References: Nierneberg, C. (2014). Prenatal Genetic Screening Tests: Benefits & Risks. Retrieved February 24, 2016, from http://www.livescience.com/45949-prenatal-genetic-testing.html
Sidhu, J. (n.d.). Women Are Paying Huge Sums To Have a Daughter Rather Than a Son. Retrieved February 24, 2016, from http://www.slate.com/articles/health_and_science/medical_examiner/2012/09/sex_selection_in_babies_through_pgd_americans_are_paying_to_have_daughters_rather_than_sons_.html
I wish I hadn’t known: The ups and downs of prenatal testing. (n.d.). Retrieved February 24, 2016, from http://www.pregnancyandbaby.com/pregnancy/articles/944203/i-wish-i-hadnt-known-the-ups-and-downs-of-prenatal-testing
Prenatal Diagnosis
The science behind prenatal diagnosis
Prenatal diagnosis is the screening or testing for genetic diseases or other conditions before a child is born. Although there are many different techniques and tests, I will focus on a few:
Preimplantation genetic diagnosis (PGD): During an IVF cycle, cells from the developing embryo can be genetically analyzed for chromosomal abnormalities - usually trisomy 21 (Down Syndrome), trisomy 13 and trisomy 18. The parents can then determine which embryos, if any, to transfer into the uterus. It is also possible to determine the sex of the embryo.
Ultrasound: An ultrasound uses sound waves to “look” at a fetus as it develops in the uterus. Since sound waves reflect off of tissues differently depending on the density of the tissue, the sonographer can create images of the fetus’ external and internal anatomy. Ultrasound can be used to measure an embryo or fetus in order to predict the due date, detect twins, diagnose heart and other growth defects, measure heart rate, look for signs associated with Down Syndrome, and determine the sex of the fetus.
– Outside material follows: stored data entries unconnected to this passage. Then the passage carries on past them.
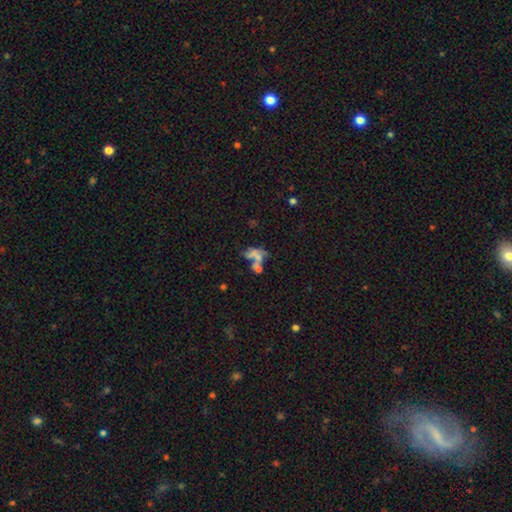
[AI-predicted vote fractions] A featured or disk galaxy (42%).

Vote fractions:
- Smooth or featured? featured or disk: 42% / smooth: 36% / star or artifact: 22%
- Merging? merger: 48% / none: 21% / major disturbance: 21% / minor disturbance: 10%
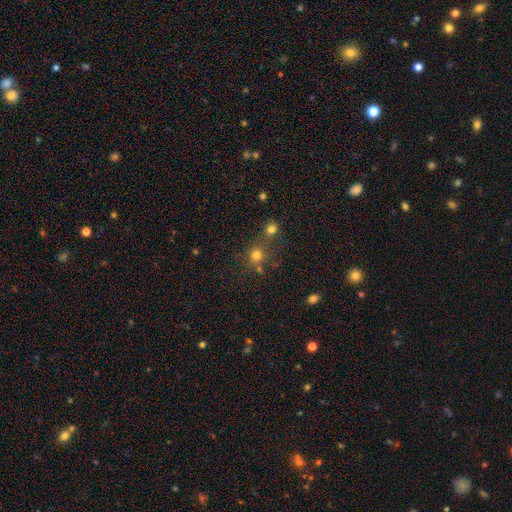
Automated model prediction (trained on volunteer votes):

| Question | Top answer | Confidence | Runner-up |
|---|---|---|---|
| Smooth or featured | smooth | 67% | star or artifact (23%) |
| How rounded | round | 86% | in between (13%) |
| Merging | none | 58% | merger (28%) |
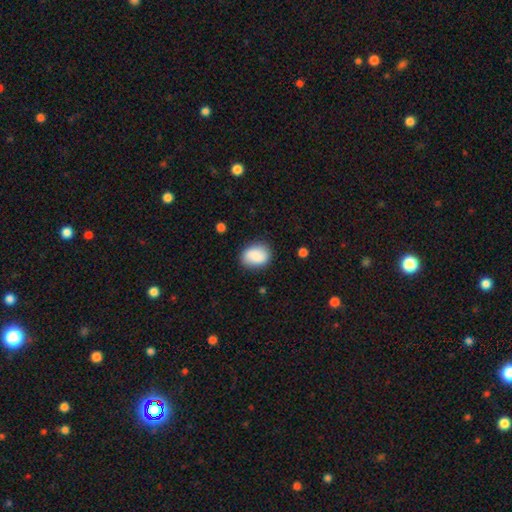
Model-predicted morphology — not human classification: smooth_or_featured: smooth (p=0.81) [alt: featured or disk p=0.11]
how_rounded: in between (p=0.59) [alt: round p=0.40]
merging: none (p=0.80) [alt: minor disturbance p=0.14]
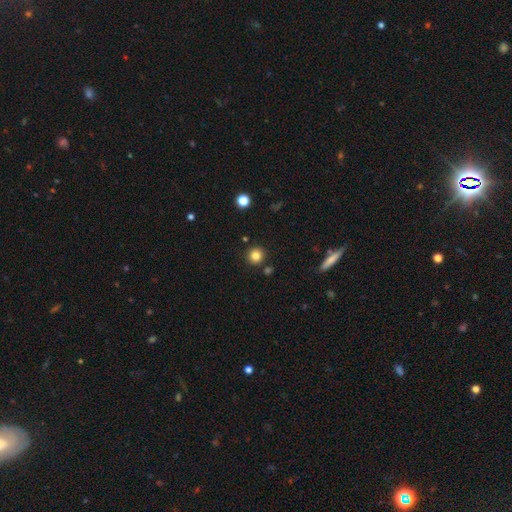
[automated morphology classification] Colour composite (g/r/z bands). It shows a smooth galaxy with no disk features (83%) that is round (94%). Merging: none (87%).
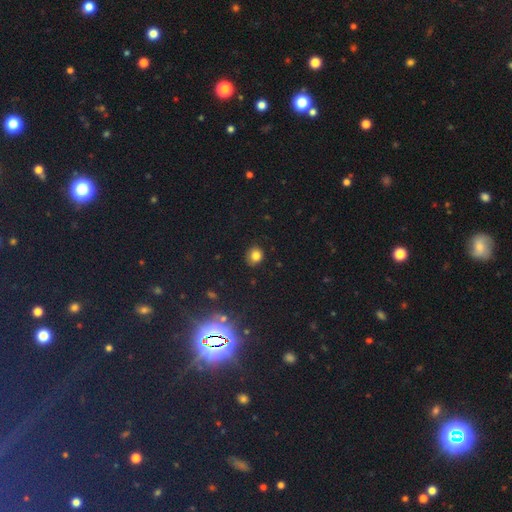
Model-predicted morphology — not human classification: Smooth or featured? Predicted: smooth (p=0.81). How rounded? Predicted: round (p=0.76). Merging? Predicted: none (p=0.82).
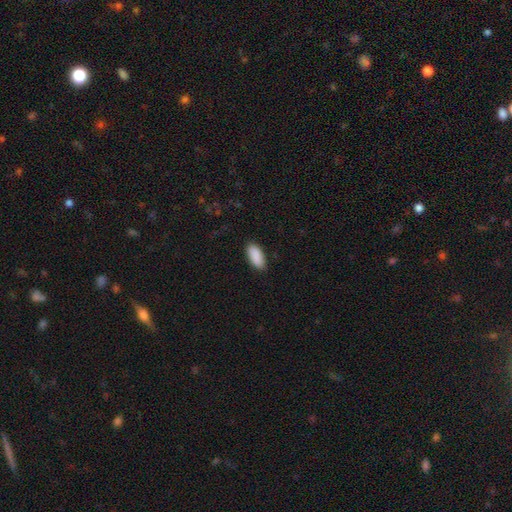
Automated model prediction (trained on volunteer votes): smooth_or_featured: smooth (p=0.90) [alt: star or artifact p=0.06]
how_rounded: in between (p=0.88) [alt: cigar-shaped p=0.10]
merging: none (p=0.87) [alt: minor disturbance p=0.10]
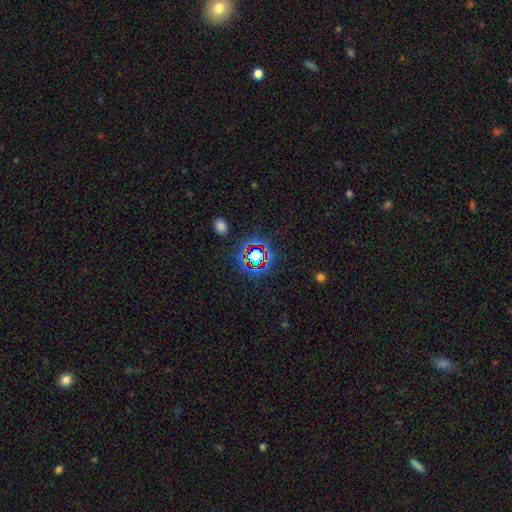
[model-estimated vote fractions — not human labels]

Chorionic villus sampling: The chorionic villi are a part of the placenta that arises directly from the embryo (as opposed to the mother). They are, therefore, genetically identical to the developing embryo. Chorionic villi can be removed from the placenta and genetically analyzed to detect Down Syndrome and other genetic disorders. CVS has a slight risk (.5-1%) of miscarriage, and can also lead to amniotic fluid leakage and/or infection.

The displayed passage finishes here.